The plan is to teach college students, grow the local economy and develop future farmers – all with 55 acres of land located in the heart of Grayslake.
The farm field, settled behind Brae Loch Golf Course at the northwest corner of Center Street and Route 45, is owned by the Lake County Forest Preserve District.
The College of Lake County would like to use it to build a food learning center for CLC students and potentially offer a place for novice farmers to learn the ropes.
“We are in the time and environment where people are open to seeing sustainability and we should jump on that,” said Stephen Bell, director of the Green Economy Center at CLC.
The concept is a brainstorm of sorts by members of CLC and the Liberty Prairie Foundation at Prairie Crossing. It was recently presented to the Lake County Forest Preserve District’s planning and restoration committee.
A portion of the land would be used for new and existing programs within CLC including sustainable landscaping, agriculture production and horticulture curriculums. Students would use the acreage as a growing ground for their education, Bell said.
“There is so much potential in this project. There is a demand for organic food and we want to move beyond getting the food from a CSA [Community Supported Agriculture] and have those vegetables grown and available in the community,” Bell said.
Another portion of the land would be used by novice farmers as an extension of the Farm Business Development Program at Prairie Crossing.
The program allows future farmers to lease land to begin their agriculture business.
The FBDC already operates 100 acres of land at Prairie Crossing, but officials said they are out of space, and farmers are waiting.

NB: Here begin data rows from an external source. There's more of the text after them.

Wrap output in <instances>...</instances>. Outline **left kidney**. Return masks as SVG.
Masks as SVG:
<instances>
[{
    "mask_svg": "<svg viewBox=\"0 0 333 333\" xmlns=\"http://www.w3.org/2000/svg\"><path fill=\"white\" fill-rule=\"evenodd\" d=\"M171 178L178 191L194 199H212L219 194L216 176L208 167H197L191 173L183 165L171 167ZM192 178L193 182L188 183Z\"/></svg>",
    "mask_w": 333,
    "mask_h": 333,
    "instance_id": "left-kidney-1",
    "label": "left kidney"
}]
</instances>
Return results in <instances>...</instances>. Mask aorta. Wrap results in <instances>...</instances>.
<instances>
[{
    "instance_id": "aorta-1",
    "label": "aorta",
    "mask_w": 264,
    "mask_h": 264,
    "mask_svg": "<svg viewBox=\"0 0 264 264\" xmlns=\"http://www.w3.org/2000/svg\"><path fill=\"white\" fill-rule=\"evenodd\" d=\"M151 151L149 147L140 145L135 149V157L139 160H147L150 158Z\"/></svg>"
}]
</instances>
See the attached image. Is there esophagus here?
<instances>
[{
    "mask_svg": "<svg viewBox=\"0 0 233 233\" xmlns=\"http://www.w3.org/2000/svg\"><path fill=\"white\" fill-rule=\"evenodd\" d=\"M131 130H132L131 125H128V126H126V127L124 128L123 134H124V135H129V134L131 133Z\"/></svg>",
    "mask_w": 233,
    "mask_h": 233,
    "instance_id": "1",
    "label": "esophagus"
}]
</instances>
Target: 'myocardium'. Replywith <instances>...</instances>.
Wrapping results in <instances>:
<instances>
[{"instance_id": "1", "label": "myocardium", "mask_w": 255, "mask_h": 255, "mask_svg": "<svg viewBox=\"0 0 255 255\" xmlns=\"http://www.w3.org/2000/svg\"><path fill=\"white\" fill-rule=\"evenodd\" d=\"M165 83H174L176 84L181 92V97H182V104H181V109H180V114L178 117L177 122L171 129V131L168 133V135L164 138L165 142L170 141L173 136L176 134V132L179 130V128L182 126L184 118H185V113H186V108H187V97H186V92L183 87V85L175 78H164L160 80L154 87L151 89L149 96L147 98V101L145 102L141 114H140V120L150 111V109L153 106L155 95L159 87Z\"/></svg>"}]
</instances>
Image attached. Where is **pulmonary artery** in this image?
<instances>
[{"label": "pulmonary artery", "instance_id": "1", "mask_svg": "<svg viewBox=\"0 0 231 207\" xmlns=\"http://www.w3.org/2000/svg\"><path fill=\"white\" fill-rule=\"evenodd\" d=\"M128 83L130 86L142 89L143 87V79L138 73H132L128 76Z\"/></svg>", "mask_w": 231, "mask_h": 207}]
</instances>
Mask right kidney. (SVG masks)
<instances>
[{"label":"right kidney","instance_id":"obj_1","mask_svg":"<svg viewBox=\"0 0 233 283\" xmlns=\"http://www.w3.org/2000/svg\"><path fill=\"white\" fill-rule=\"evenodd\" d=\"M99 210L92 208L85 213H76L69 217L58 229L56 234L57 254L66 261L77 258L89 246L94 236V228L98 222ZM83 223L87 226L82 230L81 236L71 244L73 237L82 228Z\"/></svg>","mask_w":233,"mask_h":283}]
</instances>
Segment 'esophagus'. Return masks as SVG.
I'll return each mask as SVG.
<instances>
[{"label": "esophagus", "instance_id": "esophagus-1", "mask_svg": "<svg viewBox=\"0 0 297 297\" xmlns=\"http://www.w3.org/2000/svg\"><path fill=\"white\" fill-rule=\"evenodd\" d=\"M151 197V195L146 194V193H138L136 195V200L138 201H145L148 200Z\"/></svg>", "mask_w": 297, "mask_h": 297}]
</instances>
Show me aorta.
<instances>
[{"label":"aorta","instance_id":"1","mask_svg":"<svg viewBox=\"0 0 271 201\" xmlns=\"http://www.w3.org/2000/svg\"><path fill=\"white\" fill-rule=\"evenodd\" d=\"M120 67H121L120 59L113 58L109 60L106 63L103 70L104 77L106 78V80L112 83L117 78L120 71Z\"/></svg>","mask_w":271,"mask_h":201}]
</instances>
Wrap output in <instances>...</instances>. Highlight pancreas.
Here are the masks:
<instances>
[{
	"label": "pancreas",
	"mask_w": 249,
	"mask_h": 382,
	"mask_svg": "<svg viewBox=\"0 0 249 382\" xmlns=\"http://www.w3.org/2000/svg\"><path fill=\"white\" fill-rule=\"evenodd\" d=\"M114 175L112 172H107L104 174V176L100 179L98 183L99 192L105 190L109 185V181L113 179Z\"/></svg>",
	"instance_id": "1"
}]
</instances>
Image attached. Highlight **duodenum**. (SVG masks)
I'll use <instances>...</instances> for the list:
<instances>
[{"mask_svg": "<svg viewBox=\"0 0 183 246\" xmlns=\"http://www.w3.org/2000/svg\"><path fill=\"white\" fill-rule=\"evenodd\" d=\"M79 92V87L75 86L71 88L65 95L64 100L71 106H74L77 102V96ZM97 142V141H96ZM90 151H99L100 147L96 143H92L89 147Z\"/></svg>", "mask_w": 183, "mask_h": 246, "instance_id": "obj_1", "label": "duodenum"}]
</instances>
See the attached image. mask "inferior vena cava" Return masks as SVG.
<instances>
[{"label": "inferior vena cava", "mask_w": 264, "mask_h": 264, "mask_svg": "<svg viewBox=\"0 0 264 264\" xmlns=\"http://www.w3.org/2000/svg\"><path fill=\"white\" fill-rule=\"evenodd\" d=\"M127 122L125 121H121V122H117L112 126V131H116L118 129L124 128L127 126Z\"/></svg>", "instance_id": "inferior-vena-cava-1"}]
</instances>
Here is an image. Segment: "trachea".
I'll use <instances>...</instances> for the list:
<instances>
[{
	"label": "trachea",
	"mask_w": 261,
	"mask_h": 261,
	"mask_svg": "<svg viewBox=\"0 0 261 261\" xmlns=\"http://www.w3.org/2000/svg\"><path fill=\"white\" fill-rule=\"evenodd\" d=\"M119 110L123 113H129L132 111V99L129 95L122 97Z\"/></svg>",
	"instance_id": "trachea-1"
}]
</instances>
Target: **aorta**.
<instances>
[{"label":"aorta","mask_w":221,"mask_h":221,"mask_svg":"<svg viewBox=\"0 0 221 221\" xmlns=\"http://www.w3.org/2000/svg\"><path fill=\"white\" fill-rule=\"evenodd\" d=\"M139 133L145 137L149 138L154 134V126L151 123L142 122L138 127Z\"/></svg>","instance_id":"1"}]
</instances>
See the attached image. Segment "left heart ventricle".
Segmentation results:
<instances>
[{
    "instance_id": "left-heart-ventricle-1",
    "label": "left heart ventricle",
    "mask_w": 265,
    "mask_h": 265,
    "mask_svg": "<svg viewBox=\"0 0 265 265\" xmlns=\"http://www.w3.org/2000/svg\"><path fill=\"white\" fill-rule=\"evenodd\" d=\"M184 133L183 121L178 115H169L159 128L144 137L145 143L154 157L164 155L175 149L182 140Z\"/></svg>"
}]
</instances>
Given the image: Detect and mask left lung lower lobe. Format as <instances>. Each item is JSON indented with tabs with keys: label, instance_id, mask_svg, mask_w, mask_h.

Michael Sands, the Environmental Team Leader for the program said the opportunity to expand the FBDC and to increase agricultural interest among college students could make a significant impact on the economy and health of Lake County residents.
“We could really create a lot of jobs with increased sustainable farmland in this area and with local food production, entrepreneurial agriculture represents incredible opportunity to also circulate local funds in the local economy," Sands said.
Sands also believes that would lead to healthier eating patterns in area residents.
While the concept was well received by the district’s planning and restoration committee, members still had many questions regarding the funding, management and operation of the learning center.
“As far as the concept, it sounds like a homerun to me,” said Pat Carey, a member of the committee and forest commissioner from Grayslake. “It’s exciting. We’ll see where it goes at this point.”
“We do have a long term interest in growing sustainable agriculture in our area,” said Tom Hahn, executive director for the district. “This idea is definitely keeping with the agricultural commitment we have planned for the long term for our area.”
The district was clear it would not fund the project, but rather license the land to CLC.
The land is currently leased out for corn farming. At one point there had been talk of expanding Brae Loch Golf Course but district officials said they are considering other ideas with interest in golf waning.
As for the next step for this concept, Bell said, “we are in the process of bringing all of our partners together and figuring out what this could be and what it should be."